__Work instructions__.
Among the lines below, how many carry the string "details"? Reply with a number and nothing else.

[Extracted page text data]
____________

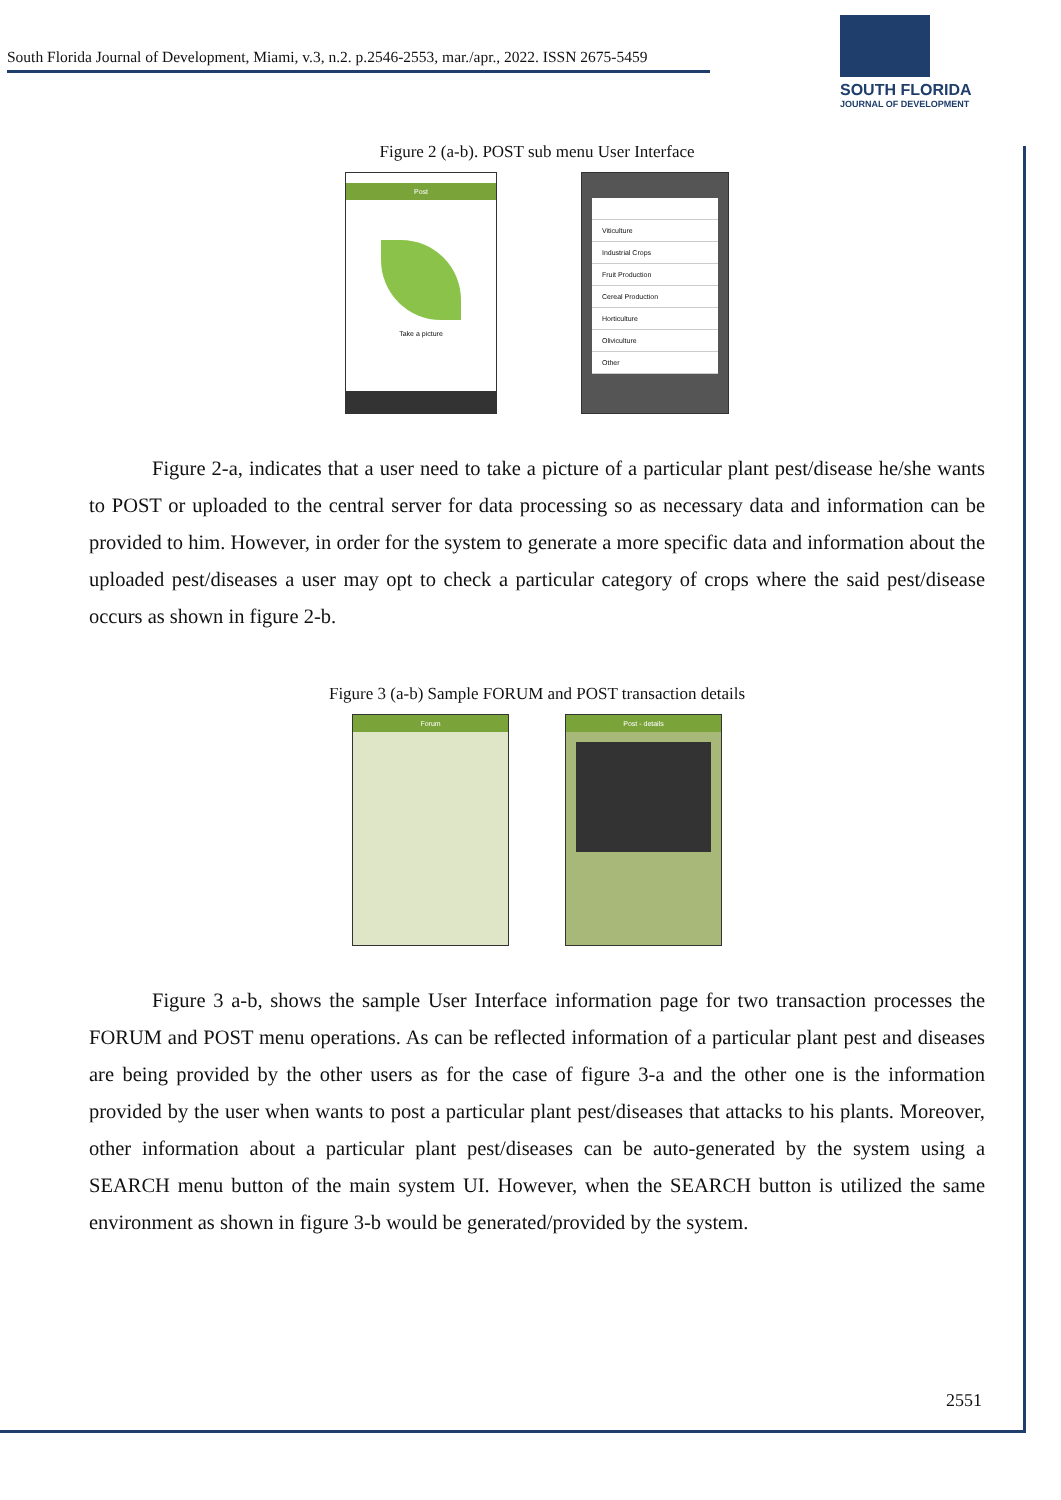South Florida Journal of Development, Miami, v.3, n.2. p.2546-2553, mar./apr., 2022. ISSN 2675-5459
SOUTH FLORIDA
JOURNAL OF DEVELOPMENT
Figure 2 (a-b). POST sub menu User Interface
Post
Take a picture
Viticulture
Industrial Crops
Fruit Production
Cereal Production
Horticulture
Oliviculture
Other
Figure 2-a, indicates that a user need to take a picture of a particular plant pest/disease he/she wants to POST or uploaded to the central server for data processing so as necessary data and information can be provided to him. However, in order for the system to generate a more specific data and information about the uploaded pest/diseases a user may opt to check a particular category of crops where the said pest/disease occurs as shown in figure 2-b.
Figure 3 (a-b) Sample FORUM and POST transaction details
Forum Post - details
Figure 3 a-b, shows the sample User Interface information page for two transaction processes the FORUM and POST menu operations. As can be reflected information of a particular plant pest and diseases are being provided by the other users as for the case of figure 3-a and the other one is the information provided by the user when wants to post a particular plant pest/diseases that attacks to his plants. Moreover, other information about a particular plant pest/diseases can be auto-generated by the system using a SEARCH menu button of the main system UI. However, when the SEARCH button is utilized the same environment as shown in figure 3-b would be generated/provided by the system.
2551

____________

__Response below__.
2